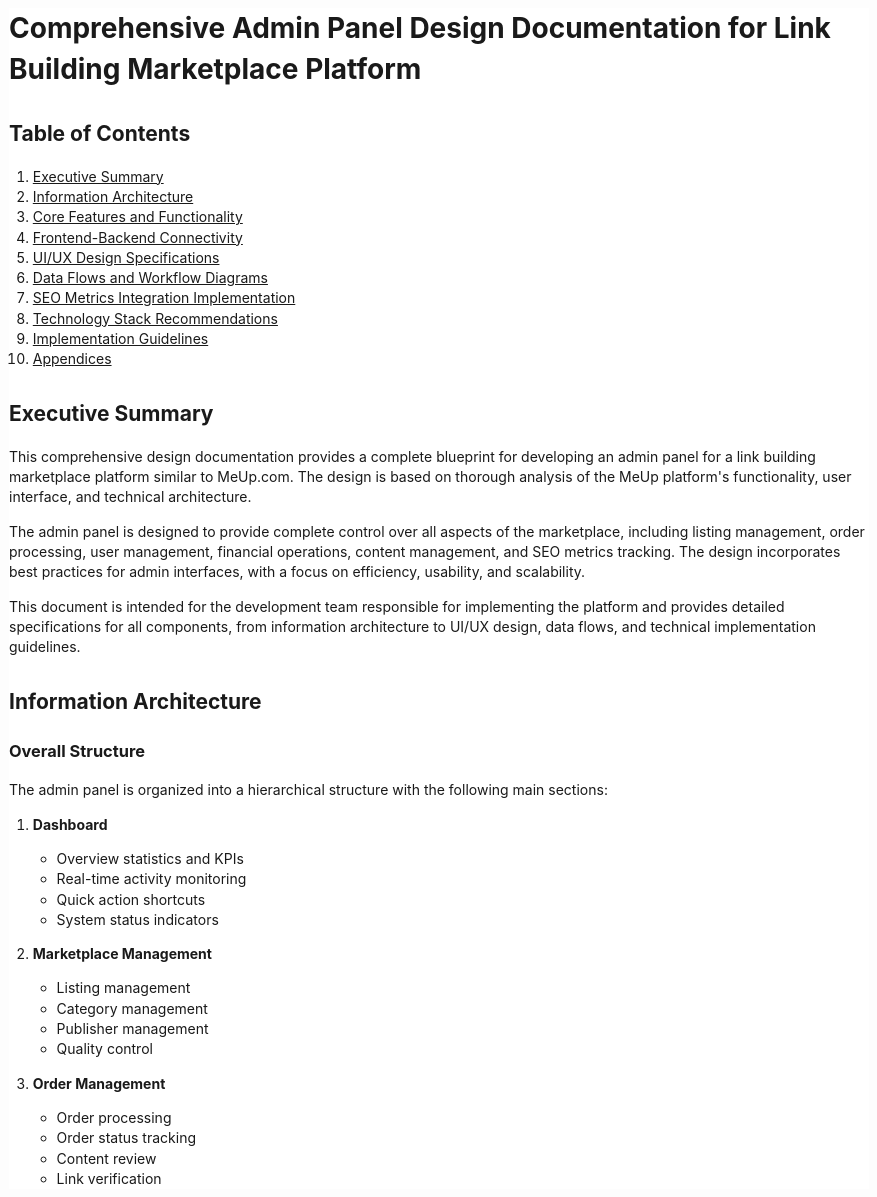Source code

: # Comprehensive Admin Panel Design Documentation for Link Building Marketplace Platform

## Table of Contents

1. [Executive Summary](#executive-summary)
2. [Information Architecture](#information-architecture)
3. [Core Features and Functionality](#core-features-and-functionality)
4. [Frontend-Backend Connectivity](#frontend-backend-connectivity)
5. [UI/UX Design Specifications](#uiux-design-specifications)
6. [Data Flows and Workflow Diagrams](#data-flows-and-workflow-diagrams)
7. [SEO Metrics Integration Implementation](#seo-metrics-integration-implementation)
8. [Technology Stack Recommendations](#technology-stack-recommendations)
9. [Implementation Guidelines](#implementation-guidelines)
10. [Appendices](#appendices)

## Executive Summary

This comprehensive design documentation provides a complete blueprint for developing an admin panel for a link building marketplace platform similar to MeUp.com. The design is based on thorough analysis of the MeUp platform's functionality, user interface, and technical architecture.

The admin panel is designed to provide complete control over all aspects of the marketplace, including listing management, order processing, user management, financial operations, content management, and SEO metrics tracking. The design incorporates best practices for admin interfaces, with a focus on efficiency, usability, and scalability.

This document is intended for the development team responsible for implementing the platform and provides detailed specifications for all components, from information architecture to UI/UX design, data flows, and technical implementation guidelines.

## Information Architecture

### Overall Structure

The admin panel is organized into a hierarchical structure with the following main sections:

1. **Dashboard**
   - Overview statistics and KPIs
   - Real-time activity monitoring
   - Quick action shortcuts
   - System status indicators

2. **Marketplace Management**
   - Listing management
   - Category management
   - Publisher management
   - Quality control

3. **Order Management**
   - Order processing
   - Order status tracking
   - Content review
   - Link verification
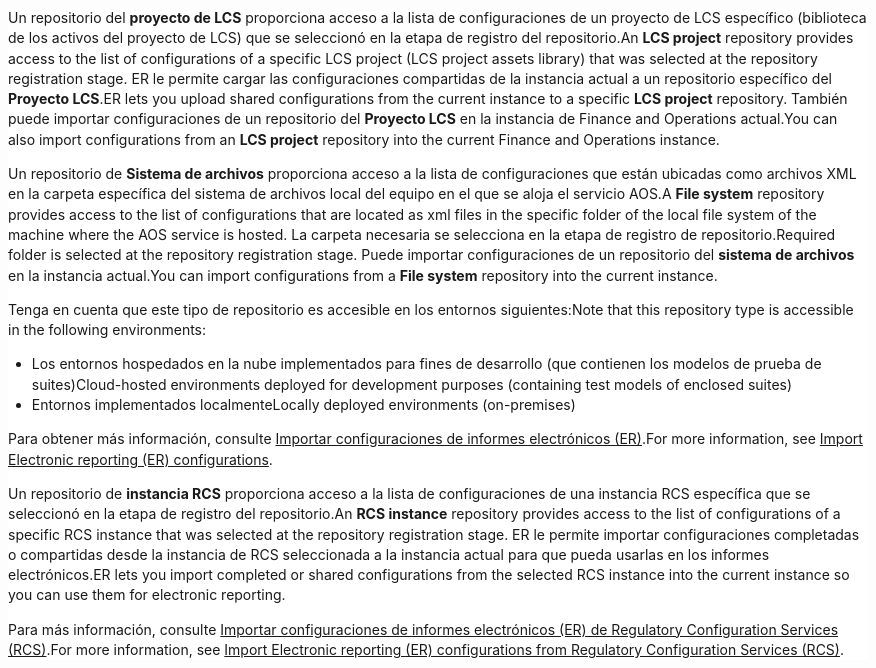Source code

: <span data-ttu-id="47956-244">Un repositorio del **proyecto de LCS** proporciona acceso a la lista de configuraciones de un proyecto de LCS específico (biblioteca de los activos del proyecto de LCS) que se seleccionó en la etapa de registro del repositorio.</span><span class="sxs-lookup"><span data-stu-id="47956-244">An **LCS project** repository provides access to the list of configurations of a specific LCS project (LCS project assets library) that was selected at the repository registration stage.</span></span> <span data-ttu-id="47956-245">ER le permite cargar las configuraciones compartidas de la instancia actual a un repositorio específico del **Proyecto LCS**.</span><span class="sxs-lookup"><span data-stu-id="47956-245">ER lets you upload shared configurations from the current instance to a specific **LCS project** repository.</span></span> <span data-ttu-id="47956-246">También puede importar configuraciones de un repositorio del **Proyecto LCS** en la instancia de Finance and Operations actual.</span><span class="sxs-lookup"><span data-stu-id="47956-246">You can also import configurations from an **LCS project** repository into the current Finance and Operations instance.</span></span>

<span data-ttu-id="47956-247">Un repositorio de **Sistema de archivos** proporciona acceso a la lista de configuraciones que están ubicadas como archivos XML en la carpeta específica del sistema de archivos local del equipo en el que se aloja el servicio AOS.</span><span class="sxs-lookup"><span data-stu-id="47956-247">A **File system** repository provides access to the list of configurations that are located as xml files in the specific folder of the local file system of the machine where the AOS service is hosted.</span></span> <span data-ttu-id="47956-248">La carpeta necesaria se selecciona en la etapa de registro de repositorio.</span><span class="sxs-lookup"><span data-stu-id="47956-248">Required folder is selected at the repository registration stage.</span></span> <span data-ttu-id="47956-249">Puede importar configuraciones de un repositorio del **sistema de archivos** en la instancia actual.</span><span class="sxs-lookup"><span data-stu-id="47956-249">You can  import configurations from a **File system** repository into the current instance.</span></span> 

<span data-ttu-id="47956-250">Tenga en cuenta que este tipo de repositorio es accesible en los entornos siguientes:</span><span class="sxs-lookup"><span data-stu-id="47956-250">Note that this repository type is accessible in the following environments:</span></span>

- <span data-ttu-id="47956-251">Los entornos hospedados en la nube implementados para fines de desarrollo (que contienen los modelos de prueba de suites)</span><span class="sxs-lookup"><span data-stu-id="47956-251">Cloud-hosted environments deployed for development purposes (containing test models of enclosed suites)</span></span>
- <span data-ttu-id="47956-252">Entornos implementados localmente</span><span class="sxs-lookup"><span data-stu-id="47956-252">Locally deployed environments (on-premises)</span></span>

<span data-ttu-id="47956-253">Para obtener más información, consulte [Importar configuraciones de informes electrónicos (ER)](./electronic-reporting-import-ger-configurations.md).</span><span class="sxs-lookup"><span data-stu-id="47956-253">For more information, see [Import Electronic reporting (ER) configurations](./electronic-reporting-import-ger-configurations.md).</span></span>

<span data-ttu-id="47956-254">Un repositorio de **instancia RCS** proporciona acceso a la lista de configuraciones de una instancia RCS específica que se seleccionó en la etapa de registro del repositorio.</span><span class="sxs-lookup"><span data-stu-id="47956-254">An **RCS instance** repository provides access to the list of configurations of a specific RCS instance that was selected at the repository registration stage.</span></span> <span data-ttu-id="47956-255">ER le permite importar configuraciones completadas o compartidas desde la instancia de RCS seleccionada a la instancia actual para que pueda usarlas en los informes electrónicos.</span><span class="sxs-lookup"><span data-stu-id="47956-255">ER lets you import completed or shared configurations from the selected RCS instance into the current instance so you can use them for electronic reporting.</span></span>

<span data-ttu-id="47956-256">Para más información, consulte [Importar configuraciones de informes electrónicos (ER) de Regulatory Configuration Services (RCS)](./rcs-download-configurations.md).</span><span class="sxs-lookup"><span data-stu-id="47956-256">For more information, see [Import Electronic reporting (ER) configurations from Regulatory Configuration Services (RCS)](./rcs-download-configurations.md).</span></span>
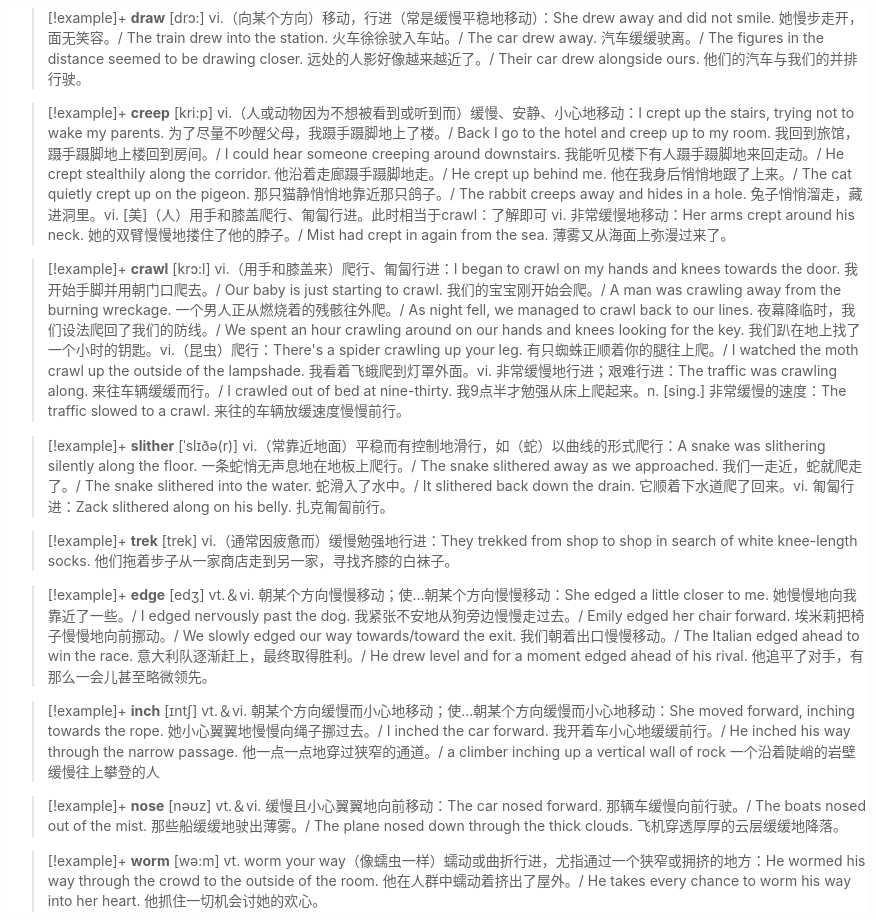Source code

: >[!example]+ <span class="vocabulary">**draw**</span> [drɔ:] 
> <span class="definition">vi.（向某个方向）移动，行进（常是缓慢平稳地移动）：</span>She drew away and did not smile. 她慢步走开，面无笑容。/ The train drew into the station. 火车徐徐驶入车站。/ The car drew away. 汽车缓缓驶离。/ The figures in the distance seemed to be drawing closer. 远处的人影好像越来越近了。/ Their car drew alongside ours. 他们的汽车与我们的并排行驶。
           
>[!example]+ <span class="vocabulary">**creep**</span> [kri:p]
> <span class="definition">vi.（人或动物因为不想被看到或听到而）缓慢、安静、小心地移动：</span>I crept up the stairs, trying not to wake my parents. 为了尽量不吵醒父母，我蹑手蹑脚地上了楼。/ Back I go to the hotel and creep up to my room. 我回到旅馆，蹑手蹑脚地上楼回到房间。/ I could hear someone creeping around downstairs. 我能听见楼下有人蹑手蹑脚地来回走动。/ He crept stealthily along the corridor. 他沿着走廊蹑手蹑脚地走。/ He crept up behind me. 他在我身后悄悄地跟了上来。/ The cat quietly crept up on the pigeon. 那只猫静悄悄地靠近那只鸽子。/ The rabbit creeps away and hides in a hole. 兔子悄悄溜走，藏进洞里。<span class="definition">vi. [美]（人）用手和膝盖爬行、匍匐行进。此时相当于crawl：</span>了解即可 <span class="definition">vi. 非常缓慢地移动：</span>Her arms crept around his neck. 她的双臂慢慢地搂住了他的脖子。/ Mist had crept in again from the sea. 薄雾又从海面上弥漫过来了。           

>[!example]+ <span class="vocabulary">**crawl**</span> [krɔ:l]
 <span class="definition">vi.（用手和膝盖来）爬行、匍匐行进：</span>I began to crawl on my hands and knees towards the door. 我开始手脚并用朝门口爬去。/ Our baby is just starting to crawl. 我们的宝宝刚开始会爬。/ A man was crawling away from the burning wreckage. 一个男人正从燃烧着的残骸往外爬。/ As night fell, we managed to crawl back to our lines. 夜幕降临时，我们设法爬回了我们的防线。/ We spent an hour crawling around on our hands and knees looking for the key. 我们趴在地上找了一个小时的钥匙。<span class="definition">vi.（昆虫）爬行：</span>There's a spider crawling up your leg. 有只蜘蛛正顺着你的腿往上爬。/ I watched the moth crawl up the outside of the lampshade. 我看着飞蛾爬到灯罩外面。<span class="definition">vi. 非常缓慢地行进；艰难行进：</span>The traffic was crawling along. 来往车辆缓缓而行。/ I crawled out of bed at nine-thirty. 我9点半才勉强从床上爬起来。<span class="definition">n. [sing.] 非常缓慢的速度：</span>The traffic slowed to a crawl. 来往的车辆放缓速度慢慢前行。
             
>[!example]+ <span class="vocabulary">**slither**</span> [ˈslɪðə(r)]
> <span class="definition">vi.（常靠近地面）平稳而有控制地滑行，如（蛇）以曲线的形式爬行：</span>A snake was slithering silently along the floor. 一条蛇悄无声息地在地板上爬行。/ The snake slithered away as we approached. 我们一走近，蛇就爬走了。/ The snake slithered into the water. 蛇滑入了水中。/ It slithered back down the drain. 它顺着下水道爬了回来。<span class="definition">vi. 匍匐行进：</span>Zack slithered along on his belly. 扎克匍匐前行。

>[!example]+ <span class="vocabulary">**trek**</span> [trek]
> <span class="definition">vi.（通常因疲惫而）缓慢勉强地行进：</span>They trekked from shop to shop in search of white knee-length socks. 他们拖着步子从一家商店走到另一家，寻找齐膝的白袜子。
           
>[!example]+ <span class="vocabulary">**edge**</span> [edӡ] 
> <span class="definition">vt.＆vi. 朝某个方向慢慢移动；使…朝某个方向慢慢移动：</span>She edged a little closer to me. 她慢慢地向我靠近了一些。/ I edged nervously past the dog. 我紧张不安地从狗旁边慢慢走过去。/ Emily edged her chair forward. 埃米莉把椅子慢慢地向前挪动。/ We slowly edged our way towards/toward the exit. 我们朝着出口慢慢移动。/ The Italian edged ahead to win the race. 意大利队逐渐赶上，最终取得胜利。/ He drew level and for a moment edged ahead of his rival. 他追平了对手，有那么一会儿甚至略微领先。

>[!example]+ <span class="vocabulary">**inch**</span> [ɪntʃ] 
> <span class="definition">vt.＆vi. 朝某个方向缓慢而小心地移动；使…朝某个方向缓慢而小心地移动：</span>She moved forward, inching towards the rope. 她小心翼翼地慢慢向绳子挪过去。/ I inched the car forward. 我开着车小心地缓缓前行。/ He inched his way through the narrow passage. 他一点一点地穿过狭窄的通道。/ a climber inching up a vertical wall of rock 一个沿着陡峭的岩壁缓慢往上攀登的人

>[!example]+ <span class="vocabulary">**nose**</span> [nəʊz] 
> <span class="definition">vt.＆vi. 缓慢且小心翼翼地向前移动：</span>The car nosed forward. 那辆车缓慢向前行驶。/ The boats nosed out of the mist. 那些船缓缓地驶出薄雾。/ The plane nosed down through the thick clouds. 飞机穿透厚厚的云层缓缓地降落。

>[!example]+ <span class="vocabulary">**worm**</span> [wə:m] 
> <span class="definition">vt. worm your way（像蠕虫一样）蠕动或曲折行进，尤指通过一个狭窄或拥挤的地方：</span>He wormed his way through the crowd to the outside of the room. 他在人群中蠕动着挤出了屋外。/ He takes every chance to worm his way into her heart. 他抓住一切机会讨她的欢心。
            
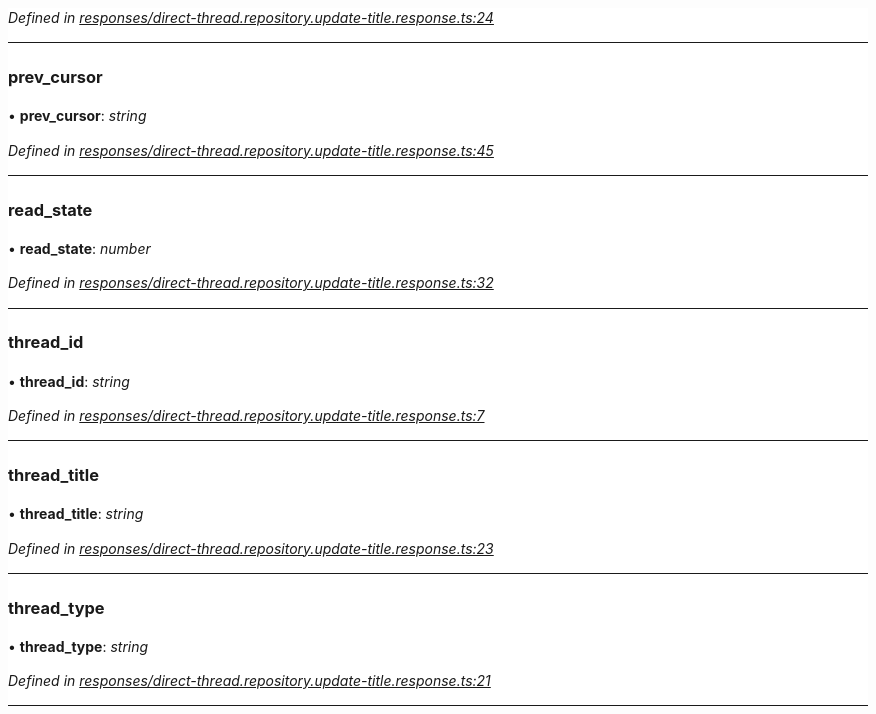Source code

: *Defined in [responses/direct-thread.repository.update-title.response.ts:24](https://github.com/dilame/instagram-private-api/blob/01eb399/src/responses/direct-thread.repository.update-title.response.ts#L24)*

___

###  prev_cursor

• **prev_cursor**: *string*

*Defined in [responses/direct-thread.repository.update-title.response.ts:45](https://github.com/dilame/instagram-private-api/blob/01eb399/src/responses/direct-thread.repository.update-title.response.ts#L45)*

___

###  read_state

• **read_state**: *number*

*Defined in [responses/direct-thread.repository.update-title.response.ts:32](https://github.com/dilame/instagram-private-api/blob/01eb399/src/responses/direct-thread.repository.update-title.response.ts#L32)*

___

###  thread_id

• **thread_id**: *string*

*Defined in [responses/direct-thread.repository.update-title.response.ts:7](https://github.com/dilame/instagram-private-api/blob/01eb399/src/responses/direct-thread.repository.update-title.response.ts#L7)*

___

###  thread_title

• **thread_title**: *string*

*Defined in [responses/direct-thread.repository.update-title.response.ts:23](https://github.com/dilame/instagram-private-api/blob/01eb399/src/responses/direct-thread.repository.update-title.response.ts#L23)*

___

###  thread_type

• **thread_type**: *string*

*Defined in [responses/direct-thread.repository.update-title.response.ts:21](https://github.com/dilame/instagram-private-api/blob/01eb399/src/responses/direct-thread.repository.update-title.response.ts#L21)*

___
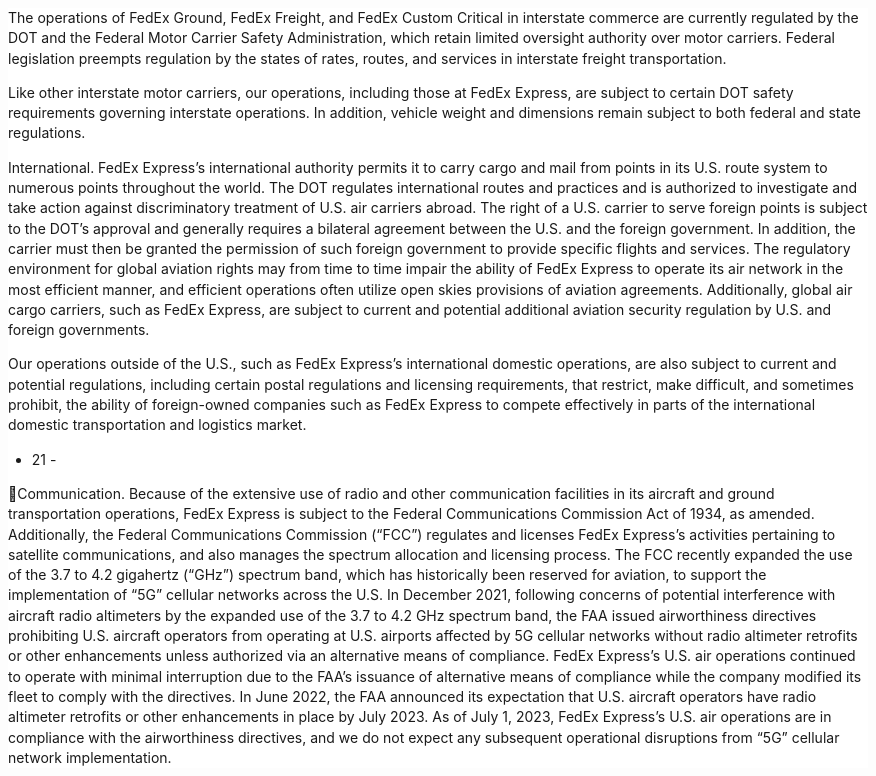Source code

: The operations of FedEx Ground, FedEx Freight, and FedEx Custom Critical in interstate commerce are currently regulated by the DOT and the Federal Motor
Carrier Safety Administration, which retain limited oversight authority over motor carriers. Federal legislation preempts regulation by the states of rates, routes,
and services in interstate freight transportation.

Like other interstate motor carriers, our operations, including those at FedEx Express, are subject to certain DOT safety requirements governing interstate
operations. In addition, vehicle weight and dimensions remain subject to both federal and state regulations.

International. FedEx Express’s international authority permits it to carry cargo and mail from points in its U.S. route system to numerous points throughout the
world. The DOT regulates international routes and practices and is authorized to investigate and take action against discriminatory treatment of U.S. air carriers
abroad. The right of a U.S. carrier to serve foreign points is subject to the DOT’s approval and generally requires a bilateral agreement between the U.S. and the
foreign government. In addition, the carrier must then be granted the permission of such foreign government to provide specific flights and services. The
regulatory environment for global aviation rights may from time to time impair the ability of FedEx Express to operate its air network in the most efficient
manner, and efficient operations often utilize open skies provisions of aviation agreements. Additionally, global air cargo carriers, such as FedEx Express, are
subject to current and potential additional aviation security regulation by U.S. and foreign governments.

Our operations outside of the U.S., such as FedEx Express’s international domestic operations, are also subject to current and potential regulations, including
certain postal regulations and licensing requirements, that restrict, make difficult, and sometimes prohibit, the ability of foreign-owned companies such as
FedEx Express to compete effectively in parts of the international domestic transportation and logistics market.

- 21 -

Communication. Because of the extensive use of radio and other communication facilities in its aircraft and ground transportation operations, FedEx Express is
subject to the Federal Communications Commission Act of 1934, as amended. Additionally, the Federal Communications Commission (“FCC”) regulates and
licenses FedEx Express’s activities pertaining to satellite communications, and also manages the spectrum allocation and licensing process. The FCC recently
expanded the use of the 3.7 to 4.2 gigahertz (“GHz”) spectrum band, which has historically been reserved for aviation, to support the implementation of “5G”
cellular networks across the U.S. In December 2021, following concerns of potential interference with aircraft radio altimeters by the expanded use of the 3.7 to
4.2 GHz spectrum band, the FAA issued airworthiness directives prohibiting U.S. aircraft operators from operating at U.S. airports affected by 5G cellular
networks without radio altimeter retrofits or other enhancements unless authorized via an alternative means of compliance. FedEx Express’s U.S. air operations
continued to operate with minimal interruption due to the FAA’s issuance of alternative means of compliance while the company modified its fleet to comply
with the directives. In June 2022, the FAA announced its expectation that U.S. aircraft operators have radio altimeter retrofits or other enhancements in place by
July 2023. As of July 1, 2023, FedEx Express’s U.S. air operations are in compliance with the airworthiness directives, and we do not expect any subsequent
operational disruptions from “5G” cellular network implementation.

━━━━━━━━

Please copy every line of the material that contains the word "string".

**Task answer:**
• **prev_cursor**: *string*
• **thread_id**: *string*
• **thread_title**: *string*
• **thread_type**: *string*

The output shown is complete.